First Mars Return would have been around Oct. 18, 2001 at 23 Capricorn.



Pigs Got Caught Up in the Divorce Proceedings
November 16, 2010, 8:03 pm
Filed under: Abandonment

More than 900 pigs were found dead and in varying states of decay on a farm in Pennsylvania.  They had been herded into a barn and left to die.  The farm had been abandonned in August when it was put up for sale for $1.2 million during Divorce proceedings.  Veternarians and Animal Rights activists say there is no reason why the animals, which were to be put up for sale, would not have just been sold.  They also say they’ve never seen anything like this.

People just do the darndest things during a divorce…

If this couple has children are the children going to be allowed to still live with them?

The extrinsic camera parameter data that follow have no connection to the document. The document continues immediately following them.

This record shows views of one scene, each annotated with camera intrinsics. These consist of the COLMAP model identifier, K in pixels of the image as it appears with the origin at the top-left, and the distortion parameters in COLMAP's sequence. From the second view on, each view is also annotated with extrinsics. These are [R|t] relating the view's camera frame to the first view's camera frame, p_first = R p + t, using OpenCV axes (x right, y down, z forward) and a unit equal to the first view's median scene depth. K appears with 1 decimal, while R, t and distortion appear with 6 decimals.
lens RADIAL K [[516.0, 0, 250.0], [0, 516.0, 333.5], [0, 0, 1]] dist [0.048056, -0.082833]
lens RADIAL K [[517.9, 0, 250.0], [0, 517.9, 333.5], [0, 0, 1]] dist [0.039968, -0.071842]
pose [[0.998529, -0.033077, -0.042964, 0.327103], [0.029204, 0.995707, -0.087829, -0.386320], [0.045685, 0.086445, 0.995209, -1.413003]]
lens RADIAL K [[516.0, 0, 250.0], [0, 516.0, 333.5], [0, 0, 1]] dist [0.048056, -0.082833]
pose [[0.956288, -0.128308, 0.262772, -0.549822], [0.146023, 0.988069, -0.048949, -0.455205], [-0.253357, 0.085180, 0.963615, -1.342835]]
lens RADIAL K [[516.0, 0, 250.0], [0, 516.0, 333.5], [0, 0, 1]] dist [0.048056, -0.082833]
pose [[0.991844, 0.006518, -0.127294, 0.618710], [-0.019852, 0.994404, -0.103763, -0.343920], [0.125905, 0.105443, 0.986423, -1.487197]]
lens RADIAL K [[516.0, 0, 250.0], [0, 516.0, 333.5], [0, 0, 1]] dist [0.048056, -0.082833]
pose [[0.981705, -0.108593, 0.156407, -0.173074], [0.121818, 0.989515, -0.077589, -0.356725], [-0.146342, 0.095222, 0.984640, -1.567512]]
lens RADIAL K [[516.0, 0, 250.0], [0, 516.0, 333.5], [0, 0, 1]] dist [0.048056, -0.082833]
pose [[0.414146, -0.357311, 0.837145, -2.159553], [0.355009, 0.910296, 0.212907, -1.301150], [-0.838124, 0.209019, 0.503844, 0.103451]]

We had 3 pets when my Father left.  In the 6 months after that date all 3 had been killed.  Our family dog which I had grown up with was very old and had to be put down.  But, my Mother decided that because she was going through the Divorce she couldn’t handle the trip to the Veternarian’s office so she made my Brother and I do it.  My Brother had just gotten his license.  About 5 months later I came home from school and after a couple of hours I asked if anyone had seen my cat.  My Mother said she had taken both of the cats to the humane society.  My cat was pretty wild and there’s no way that he would have survived even an hour in a cage and I have no doubt that he would have been put down.